Wednesday, September 5, 2018

Just Finished Reading - Five for Freedom: The African American Soldiers in John Brown's Army

Almost everyone has heard of John Brown and his raid on Harpers Ferry, but I would suspect that the majority do not know that his small raiding party included five African American men, let alone name them. 

Free men of color Dangerfield Newby, John Anthony Copeland, Lewis Sheridan Leary, and Osborne Perry Anderson, along with fugitive slave Shields Green, all knowingly risked their lives as participants in the raid. Only Osborne Anderson would escape with his life. Newby was the first raider killed. Leary was also killed in the fighting.
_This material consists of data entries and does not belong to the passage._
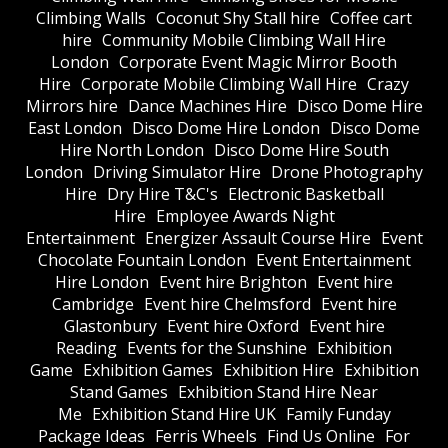
Climbing Walls
Coconut Shy Stall hire
Coffee cart
hire
Community Mobile Climbing Wall Hire
London
Corporate Event Magic Mirror Booth
Hire
Corporate Mobile Climbing Wall Hire
Crazy
Mirrors hire
Dance Machines Hire
Disco Dome Hire
East London
Disco Dome Hire London
Disco Dome
Hire North London
Disco Dome Hire South
London
Driving Simulator Hire
Drone Photography
Hire
Dry Hire T&C's
Electronic Basketball
Hire
Employee Awards Night
Entertainment
Energizer Assault Course Hire
Event
Chocolate Fountain London
Event Entertainment
Hire London
Event hire Brighton
Event hire
Cambridge
Event hire Chelmsford
Event hire
Glastonbury
Event hire Oxford
Event hire
Reading
Events for the Sunshine
Exhibition
Game
Exhibition Games
Exhibition Hire
Exhibition
Stand Games
Exhibition Stand Hire Near
Me
Exhibition Stand Hire UK
Family Funday
Package Ideas
Ferris Wheels
Find Us Online
For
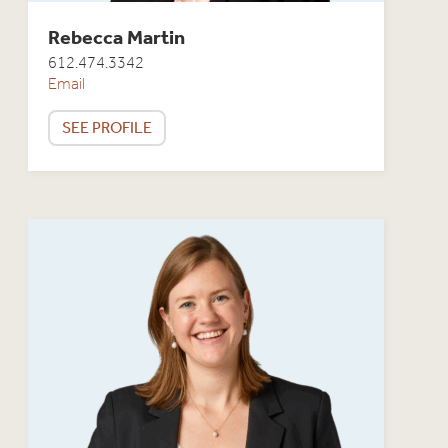
Rebecca Martin
612.474.3342
Email
SEE PROFILE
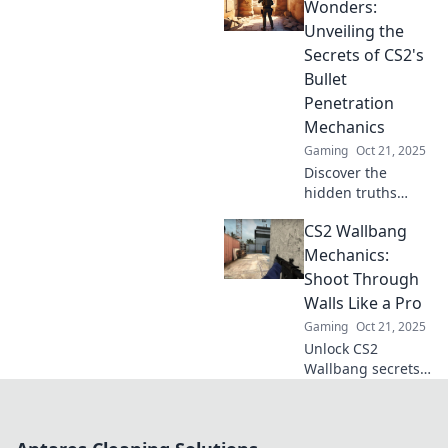
tactics and
Wonders:
dominate your
Unveiling the
opponents with
Secrets of CS2's
Wallbang
Bullet
Wizardry.
Penetration
Mechanics
Gaming
Oct 21, 2025
Discover the
hidden truths
behind CS2's
CS2 Wallbang
bullet penetration
mechanics and
Mechanics:
learn how to
Shoot Through
dominate your
Walls Like a Pro
opponents like
Gaming
Oct 21, 2025
never before!
Unlock CS2
Wallbang secrets!
Master shooting
through walls like
a pro and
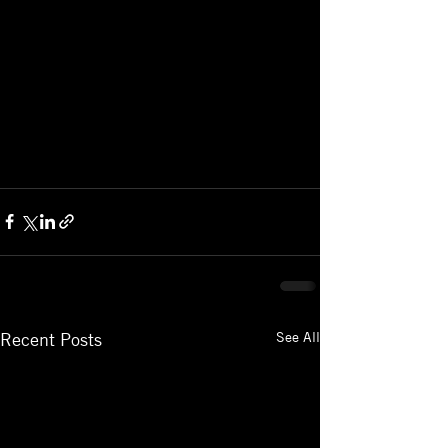
See All
Recent Posts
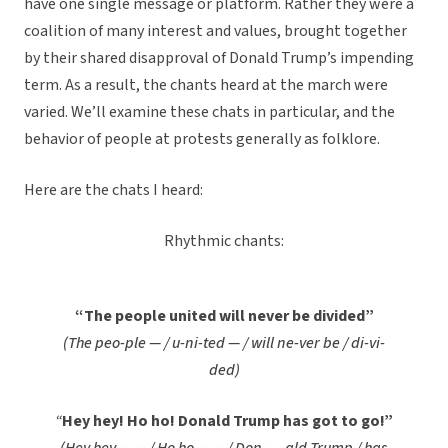
have one single message or platform. Rather they were a
coalition of many interest and values, brought together
by their shared disapproval of Donald Trump’s impending
term. As a result, the chants heard at the march were
varied. We’ll examine these chats in particular, and the
behavior of people at protests generally as folklore.
Here are the chats I heard:
Rhythmic chants:
“The people united will never be divided”
(The peo-ple — / u-ni-ted — / will ne-ver be / di-vi-
ded)
“
Hey hey! Ho ho! Donald Trump has got to go!”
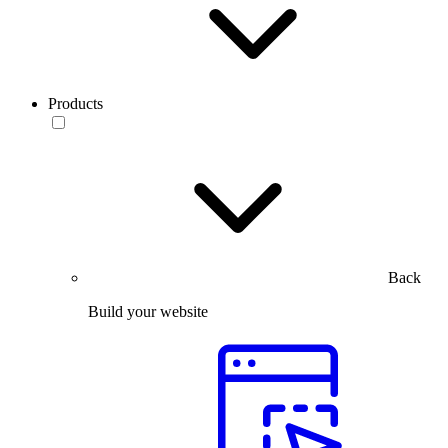
Products
Back
Build your website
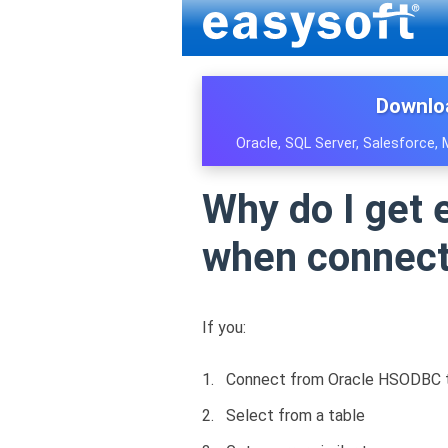
Downlo
Oracle, SQL Server, Salesforce,
Why do I get e
when connect
If you:
Connect from Oracle HSODBC to
Select from a table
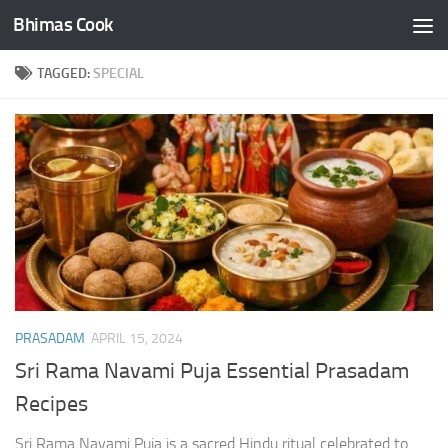
Bhimas Cook
Skip to content
TAGGED:
SPECIAL
PRASADAM
APRIL 15, 2024
Sri Rama Navami Puja Essential Prasadam
Recipes
Sri Rama Navami Puja is a sacred Hindu ritual celebrated to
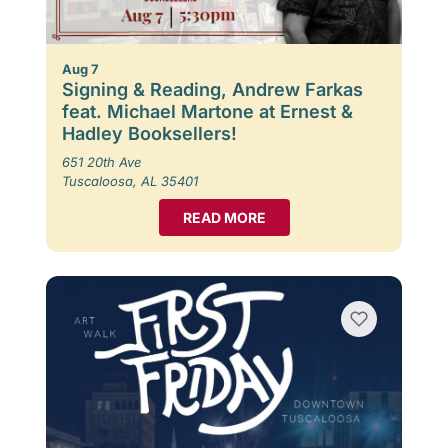
Aug 7
Signing & Reading, Andrew Farkas
feat. Michael Martone at Ernest &
Hadley Booksellers!
651 20th Ave
Tuscaloosa, AL 35401
READ MORE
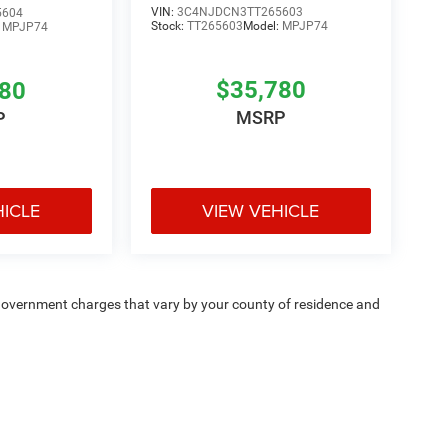
VIN:
3C4NJDCN3TT265603
5604
Stock:
TT265603
Model:
MPJP74
:
MPJP74
$35,780
780
MSRP
P
HICLE
VIEW VEHICLE
e — government charges that vary by your county of residence and
ipment, passengers, and cargo weight may affect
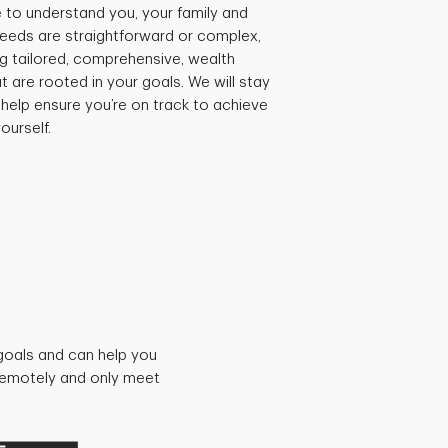
 to understand you, your family and
needs are straightforward or complex,
ng tailored, comprehensive, wealth
are rooted in your goals. We will stay
 help ensure you’re on track to achieve
ourself.
goals and can help you
 remotely and only meet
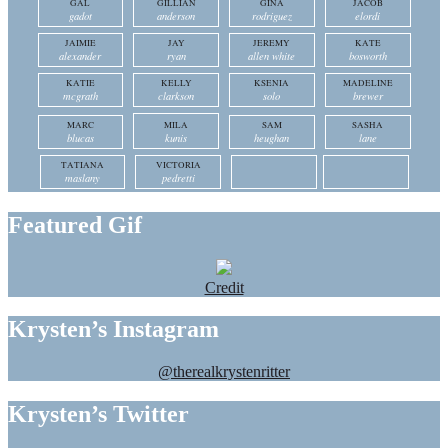
GAL
GILLIAN
GINA
JACOB
gadot
anderson
rodriguez
elordi
JAIMIE
JAY
JEREMY
KATE
alexander
ryan
allen white
bosworth
KATIE
KELLY
KSENIA
MADELINE
mcgrath
clarkson
solo
brewer
MARC
MILA
SAM
SASHA
blucas
kunis
heughan
lane
TATIANA
VICTORIA
maslany
pedretti
Featured Gif
Credit
Krysten’s Instagram
@therealkrystenritter
Krysten’s Twitter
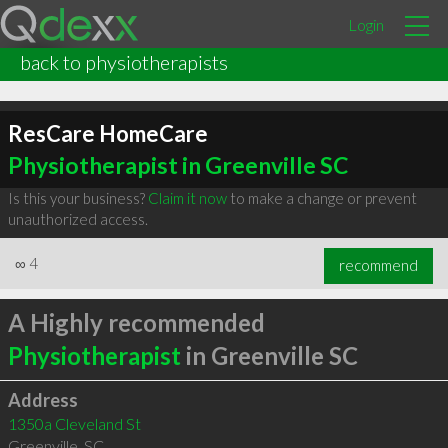
Login
back to physiotherapists
ResCare HomeCare
Physiotherapist in Greenville SC
Is this your business?
Claim it now
to make a change or prevent
unauthorized access.
∞
4
recommend
A Highly recommended
Physiotherapist
in Greenville SC
Address
1350a Cleveland St
Greenville
,
SC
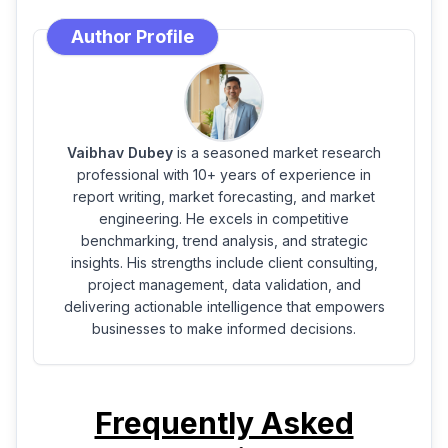
Author Profile
Vaibhav Dubey
is a seasoned market research
professional with 10+ years of experience in
report writing, market forecasting, and market
engineering. He excels in competitive
benchmarking, trend analysis, and strategic
insights. His strengths include client consulting,
project management, data validation, and
delivering actionable intelligence that empowers
businesses to make informed decisions.
Frequently Asked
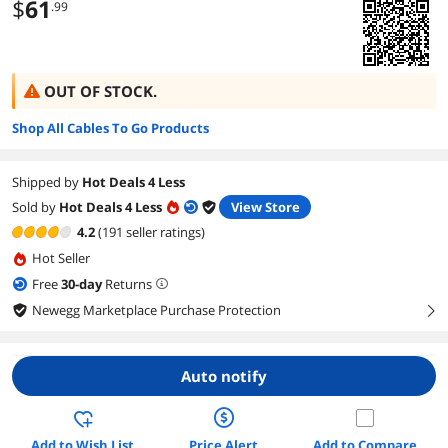
$
61
.99
OUT OF STOCK.
Shop All Cables To Go Products
Shipped by
Hot Deals 4 Less
Sold by
Hot Deals 4 Less
View Store
4.2
(191 seller ratings)
Hot Seller
Free
30
-day
Returns
Newegg Marketplace Purchase Protection
right
Auto notify
Add to Wish List
Price Alert
Add to Compare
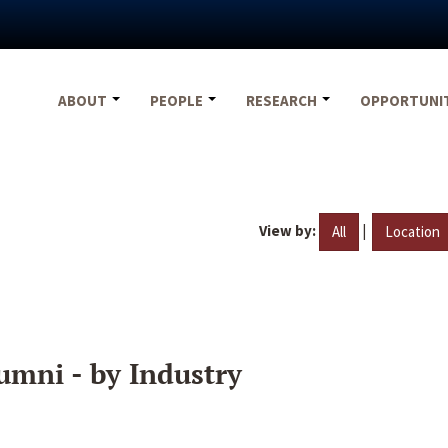
ABOUT
PEOPLE
RESEARCH
OPPORTUNI
View by:
|
All
Location
umni - by Industry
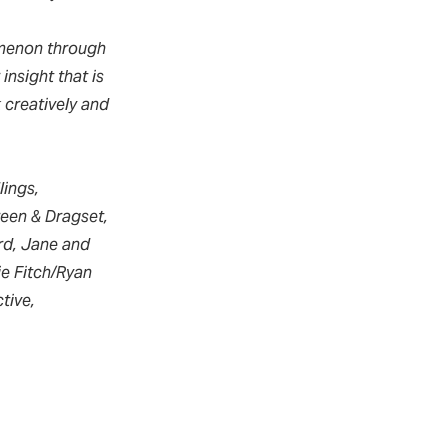
menon through
insight that is
 creatively and
lings,
een & Dragset,
ard, Jane and
ie Fitch/Ryan
tive,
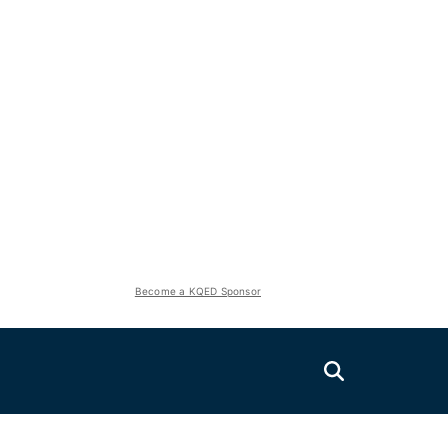
Become a KQED Sponsor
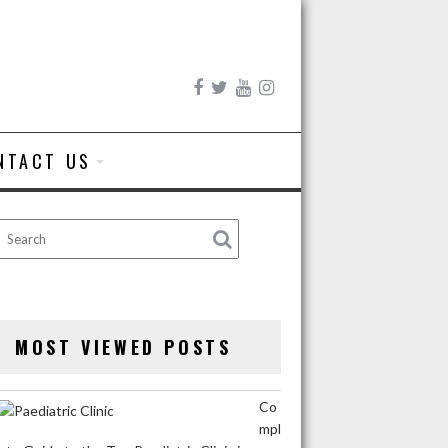
NTACT US
MOST VIEWED POSTS
Co
mpl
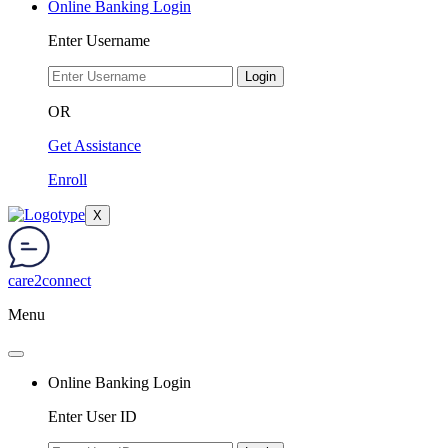
Online Banking Login
Enter Username
Login
OR
Get Assistance
Enroll
X
care2connect
Menu
Online Banking Login
Enter User ID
John Copeland and Shields Green were both captured, jailed, tried, and then hanged on December 16, 1859 in Charles Town, Virginia (now West Virginia). 

In this book, journalist Eugene Meyer vividly gives the historical background of these men, their roles in the raid, and how they have been remembered (or more accurately, forgotten) since the raid. Although Anderson published a short account of the raid titled "A Voice from Harper's Ferry" in 1861, and a biography of Copeland came out in 2015, the African American raiders' stories have by and large been ignored in favor of John Brown biographies and studies. And while the well known Brown studies include mention of the black raiders, they do not usually receive the coverage their actions deserve. 

Meyer's journalistic talents add a nice touch to the book, especially when he covers the stories of descendants of the black raiders, the centennial commemoration of John Brown's raid and the Heyward Shepherd monument, and the history of Storer College. Another impressive part of the work was the author's description of the genealogy of raider Newby. 

This book is important because it puts these active agents of change prominently back into the story of Harpers Ferry, one which they helped make in the first place. They all had different backgrounds, but they all had the goals of abolishing slavery and gaining citizenship and equality in common. Of the five men covered in the book, only Anderson would live to see the goal of slavery's end accomplished. However, their descendants, and others they inspired through their efforts, helped blaze the trail toward the other. I eagerly recommend it.